Chester Record Office ZQSE 5/46

After a few drinks, the evening of violin-exchange turns into the theft of the musician’s sword by the drunken Hicock and a violent scuffle. In 1612, a Quarter Sessions case shows Robert involved in similarly impromptu performance, with an apprentice going to a “Sillibub” at Margery Waterson’s house, before meeting Robert Cally at 4 in the morning, whom he asked “to teache him daunce & stayed dancing one hower” (REED 391).
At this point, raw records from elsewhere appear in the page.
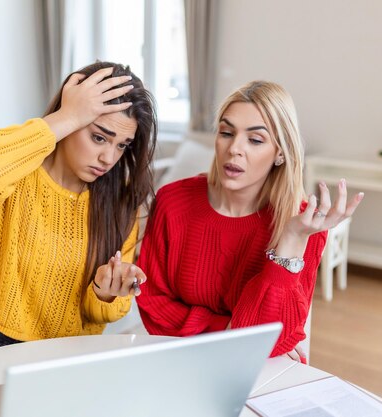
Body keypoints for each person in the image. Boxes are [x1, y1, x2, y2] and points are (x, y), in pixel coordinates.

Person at [136, 80, 364, 361]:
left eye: (255, 140)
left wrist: (290, 239)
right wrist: (230, 330)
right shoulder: (172, 202)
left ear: (281, 152)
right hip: (183, 357)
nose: (234, 149)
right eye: (226, 133)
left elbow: (275, 339)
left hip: (260, 368)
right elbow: (153, 305)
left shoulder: (302, 223)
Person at [0, 62, 156, 351]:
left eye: (122, 145)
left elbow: (106, 313)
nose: (108, 158)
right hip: (7, 346)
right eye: (99, 137)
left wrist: (105, 292)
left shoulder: (120, 201)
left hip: (80, 352)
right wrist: (67, 116)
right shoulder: (19, 176)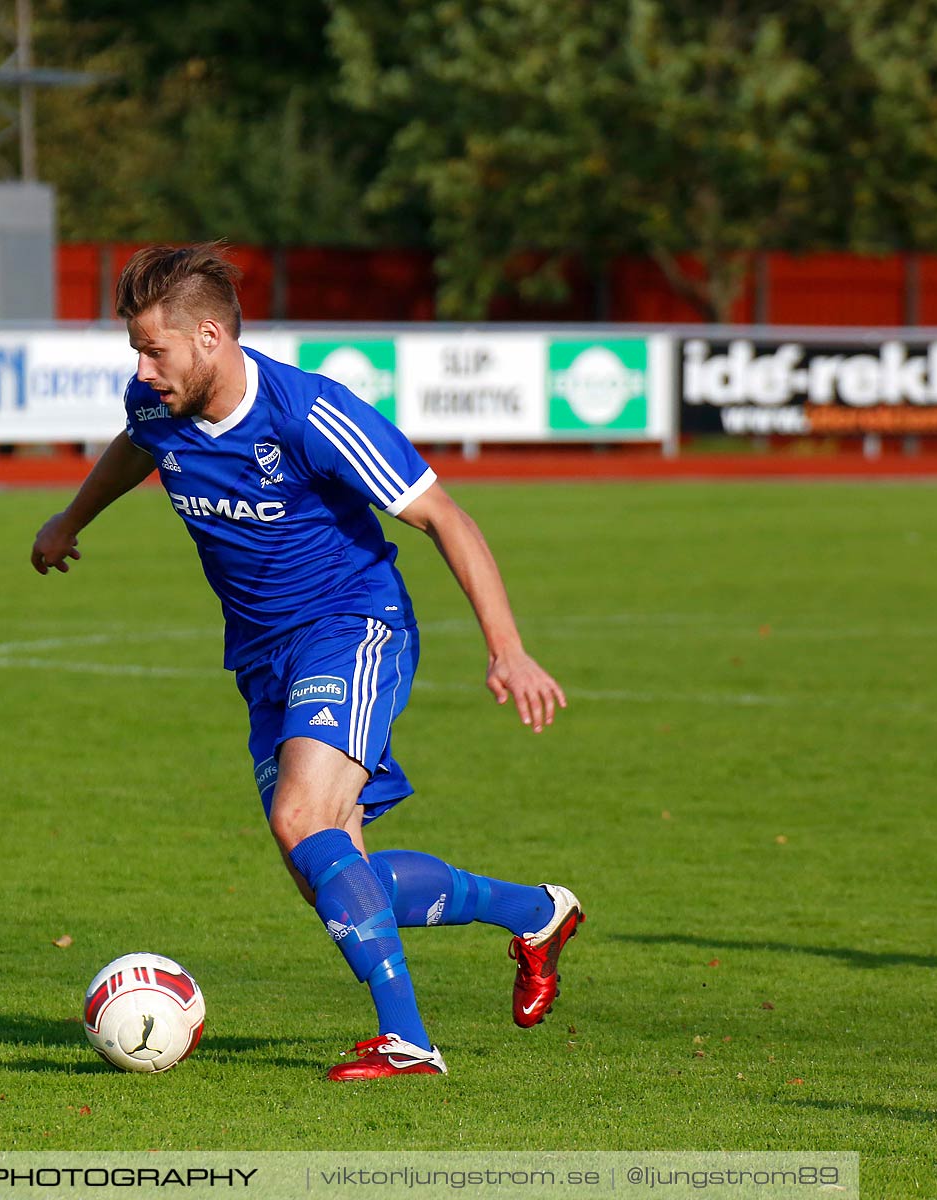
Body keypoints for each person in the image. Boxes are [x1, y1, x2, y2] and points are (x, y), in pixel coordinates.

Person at [30, 244, 585, 1080]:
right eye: (136, 352)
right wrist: (72, 518)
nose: (142, 369)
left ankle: (410, 1042)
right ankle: (535, 913)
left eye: (155, 349)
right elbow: (137, 446)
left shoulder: (308, 414)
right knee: (329, 877)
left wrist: (508, 649)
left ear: (210, 337)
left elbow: (443, 516)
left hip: (351, 625)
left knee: (303, 821)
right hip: (260, 656)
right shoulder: (155, 404)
A pamphlet written by T. F. in 1579 offers a lively picture of what such dance teaching might have looked like. Written partly in satire and partly in censure of such revelry, the pamphlet’s speaker tells us how he visited a dancing school in London to partake in some of the pleasures “that were straunge and noueltie [sic] vnto vs of the Cuntrie”:

when wée weare come into the Schoole: the Musitions were playing and one dauncing of a Galiard, and euen at our entring hée was beginning a trick as I remember of sixteens or seuenteens, I doo not very wel remember but wunderfully hee leaped, flung and took on

Newes from the North C3r

T. F. indicates something of what visitors to Chester might meet in the Callies—a distinctly different urban leisure scene from quieter surrounding towns and villages. Such a difference is certainly borne out by the many different court documents of Chester from the mid-sixteenth-century onwards that recount individuals visiting or holidaying in the city, simply in order to sightsee, to drink in inns and taverns, or to meet up with friends. As such, individuals like the Callies helped create an atmosphere of play that was central to Chester’s economy and to the movement of people in and through its streets—in other words, to its local identity and sense of place.

Middling Musicians

The Callies therefore occupied a major role in the festive life of the city, while, even in a court case dealing with bad behaviour, delineating its propriety or respectability, in a similar way to George’s advertising of positive reviews from “men of the best sort.” As he intimates in his petition in 1615, by monopolising the trade of music and dance in the city, individuals like Cally could control its status and ensure that it was taught and performed to standard.

And so the document above signed between Robert and George in 1598/9 testifies to a rivalry developed early in their musical career. It also makes clear that at this earlier stage than the examples above, the two played together in a troupe, ahead of subsequent work for two different elite employers (Savage and Stanley respectively) and eventually for the city (at least for George and possibly for Robert or other Cally family musicians who may have formed part of George’s promised “company”). Despite their various quarrels, their brotherly connection and the longer family history of professional music-playing clearly helps map for them a way to make a living as musicians and dancing instructors. In this, they parallel the extraordinary rise to prominence of Edward Alleyn, a key and perhaps exceptional middling success story, who began as a player in a troupe with his elder brother; Shakespeare’s brother, Edmund, who followed the playwright to be an actor in London, also springs to mind!

The signatures of George and Robert Cally on this document offer a wonderful chance to get a little closer to the rich and tempestuous creative lives of these two remarkable personalities of early modern Chester.